* _Do this_
Reproduce word for word the passage on women photographers from "Inspired by exhibition: The" to "came after them.".

* _Provided text_
************
Inspired by exhibition: The New Women Behind The Camera, the current exhibition at the Metropolitan Museum of Art jointly curated with the National Gallery of Art, How She Sees: Several Exceptional Women Photographers 1919 – 1970, seeks to highlight several female artists that all made significant contributions to the field of fine art photography and the art world as a whole. With works ranging from the early 1900’s up to the 1960’s, each of these women created compelling bodies of work: some revolutionary in changing the often predictable aesthetics of their time, while others opened doors and inspired many artists who came after them.
Margaret Watkins was a pivotal figure in the early 20th century art world in transitioning away from Pictorialism and ushering in modernist-design. As an artist, a commercial photographer and a teacher at the Clarence White School of Photography in 1910’s – 1920’s, Watkins transformed the genre of domestic still lives typically associated with women photographers of the time into dynamic geometric modernist works. Images such as her iconic Domestic Symphony influenced so many artists thereafter, both male and female, and it had a profound impact on the advertising world as well.
************
* _Supplied information_
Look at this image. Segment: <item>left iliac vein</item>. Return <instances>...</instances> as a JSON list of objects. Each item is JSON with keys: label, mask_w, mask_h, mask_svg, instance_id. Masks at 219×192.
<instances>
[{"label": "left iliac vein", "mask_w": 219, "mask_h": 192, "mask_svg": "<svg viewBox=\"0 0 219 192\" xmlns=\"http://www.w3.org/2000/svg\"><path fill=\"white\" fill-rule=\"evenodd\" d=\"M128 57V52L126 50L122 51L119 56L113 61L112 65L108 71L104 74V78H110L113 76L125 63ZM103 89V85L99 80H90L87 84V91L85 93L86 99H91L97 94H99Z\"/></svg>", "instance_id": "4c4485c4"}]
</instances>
************
* _Written response_
Inspired by exhibition: The New Women Behind The Camera, the current exhibition at the Metropolitan Museum of Art jointly curated with the National Gallery of Art, How She Sees: Several Exceptional Women Photographers 1919 – 1970, seeks to highlight several female artists that all made significant contributions to the field of fine art photography and the art world as a whole. With works ranging from the early 1900’s up to the 1960’s, each of these women created compelling bodies of work: some revolutionary in changing the often predictable aesthetics of their time, while others opened doors and inspired many artists who came after them.